Героиня Петрушевской — продукт социалистического общества, который складывается из выполнения домашних обязанностей и функции деторождения, выполняемой на уровне инстинкта. Эта женщина — неудачница по определению, живущая в отсутствии внешней и внутренней гармонии, в системе запретов, лишений и предписаний. Статус поэтессы у главной героини свидетельствует о том, что духовная жизнь женщины становится объектом презрения, угроз даже со стороны близких людей, которые по определению должны служить поддержкой. Потеря женщиной собственной самости и творческих сил становится основой ее агрессии, желания получить хотя бы какие-то излишества, она становится согласной на любые, даже опасные для жизни, предложения. Вереница таких дезориентированных, загнанных в ловушку женщин представлена у Петрушевской во множестве.
Если статус женственности в обществе влияет на характер мужественности и, следовательно, на тип героя-мужчины, то закрепление в национальной культуре данного образа униженной женщины и его воспроизводство могут быть разрушительны для общества в целом.
Впоследствии на этот тип женщины наложились такие качества, как самостоятельность и стремление к независимости. Изучение эволюции героинь в современной литературе, написанной женщинами, может быть продуктивным путем для понимания многих современных реалий. Очевидно, что к внешним условиям существования героини может быть прибавлен культ денег, и от выражения крайней нищеты фокус перемещается на «светских львиц». Однако перемещение из бедности в богатство не становится залогом духовного возрождения и восстановления женской самости и силы, истинно женского начала.
Можно предположить, что героини Петрушевской — женщины, неспособные взять на себя духовную миссию — становятся показателем невозможности преодоления кризиса современных человеческих отношений.

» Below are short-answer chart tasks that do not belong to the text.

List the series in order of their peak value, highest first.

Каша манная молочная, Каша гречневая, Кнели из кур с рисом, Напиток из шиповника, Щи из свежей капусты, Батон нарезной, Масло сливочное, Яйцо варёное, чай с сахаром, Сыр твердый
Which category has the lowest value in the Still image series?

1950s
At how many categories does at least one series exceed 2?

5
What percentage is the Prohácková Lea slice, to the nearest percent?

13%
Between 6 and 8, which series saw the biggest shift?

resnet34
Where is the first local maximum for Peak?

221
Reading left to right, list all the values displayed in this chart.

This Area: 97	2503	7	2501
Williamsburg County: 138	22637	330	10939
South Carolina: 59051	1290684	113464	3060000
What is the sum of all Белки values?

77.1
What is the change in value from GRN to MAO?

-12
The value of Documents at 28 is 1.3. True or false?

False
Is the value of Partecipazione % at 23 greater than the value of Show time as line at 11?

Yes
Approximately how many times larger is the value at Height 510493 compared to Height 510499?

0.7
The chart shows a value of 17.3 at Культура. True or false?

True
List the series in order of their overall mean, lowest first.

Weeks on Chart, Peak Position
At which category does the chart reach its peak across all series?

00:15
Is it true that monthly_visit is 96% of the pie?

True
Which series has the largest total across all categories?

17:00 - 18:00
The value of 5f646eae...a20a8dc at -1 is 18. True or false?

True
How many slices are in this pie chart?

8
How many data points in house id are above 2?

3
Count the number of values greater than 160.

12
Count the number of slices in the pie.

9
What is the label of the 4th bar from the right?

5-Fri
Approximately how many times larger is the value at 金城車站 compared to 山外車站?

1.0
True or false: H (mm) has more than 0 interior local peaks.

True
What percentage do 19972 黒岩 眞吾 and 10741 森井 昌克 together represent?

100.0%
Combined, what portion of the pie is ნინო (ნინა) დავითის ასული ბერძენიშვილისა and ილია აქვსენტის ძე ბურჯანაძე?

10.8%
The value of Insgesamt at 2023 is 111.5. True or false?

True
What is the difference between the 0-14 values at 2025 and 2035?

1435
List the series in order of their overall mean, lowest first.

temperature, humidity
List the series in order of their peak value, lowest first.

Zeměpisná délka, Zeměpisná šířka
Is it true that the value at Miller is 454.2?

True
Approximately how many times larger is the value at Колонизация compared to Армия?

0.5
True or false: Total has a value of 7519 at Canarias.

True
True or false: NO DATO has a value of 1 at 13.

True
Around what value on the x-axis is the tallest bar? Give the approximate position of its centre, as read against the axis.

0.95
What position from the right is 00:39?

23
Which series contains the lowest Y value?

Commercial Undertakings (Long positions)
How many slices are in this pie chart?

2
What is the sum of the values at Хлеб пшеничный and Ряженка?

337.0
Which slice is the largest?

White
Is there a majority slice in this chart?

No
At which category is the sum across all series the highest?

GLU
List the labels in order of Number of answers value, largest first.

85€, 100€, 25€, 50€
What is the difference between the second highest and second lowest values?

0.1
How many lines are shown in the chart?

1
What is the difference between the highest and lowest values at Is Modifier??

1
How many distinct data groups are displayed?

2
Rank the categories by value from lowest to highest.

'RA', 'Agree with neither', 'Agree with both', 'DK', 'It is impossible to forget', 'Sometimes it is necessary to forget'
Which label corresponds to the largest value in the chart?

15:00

Вышесказанное является введением в проблему и попыткой обозначить проблему женской субъективности в русской постмодернистской литературе. Роман Петрушевской — пример гендерного письма (существование женских стратегий письма в феминистской критике — факт общепризнанный). Художественная проза Петрушевской нуждается в глубоком функциональном анализе. Особенно интересным представляется исследование синтаксического строя с гендерной точки зрения, так как синтаксис является важным уровнем организации речи и структурирует мысль. Кроме того, синтаксический уровень — это один из уровней организации ритмической структуры текста. Продуктивным в области исследования стратегий женского письма будет сопоставительное исследование синтаксического уровня похожих по методу и жанру произведений отечественных и зарубежных авторов-женщин, а также выработка принципов подобного анализа.
Список литературы
- Волков, С. Диалоги с Иосифом Бродским / С. Волков. М. : Независимая газета, 1998.
- Петрушевская, Л. Дом девушек [Электронный ресурс] / Л. С. Петрушевская. М. : Вагриус, 1999. 46 с. Режим доступа : ссылка скрыта
- Секацкий, А. К. Духовные и чувственные измерения имперской идеи / А. К. Секацкий // Россия и современный мир: проблемы политического развития : в 2 ч. Ч. 1 : матер. II Междунар. межвуз. науч. конф. / под ред. Д. В. Васильева, Г. П. Иващук. М. : Институт бизнеса и политики, 2006.
- Славникова, О. Петрушевская и пустота / О. Славникова // Вопросы литературы. № 2. 2000.
- Эстесс, К. П. Бегущая с волками. Женский архетип в мифах и сказаниях / К. П. Эстесс. М. : Издательский дом «София», 2006.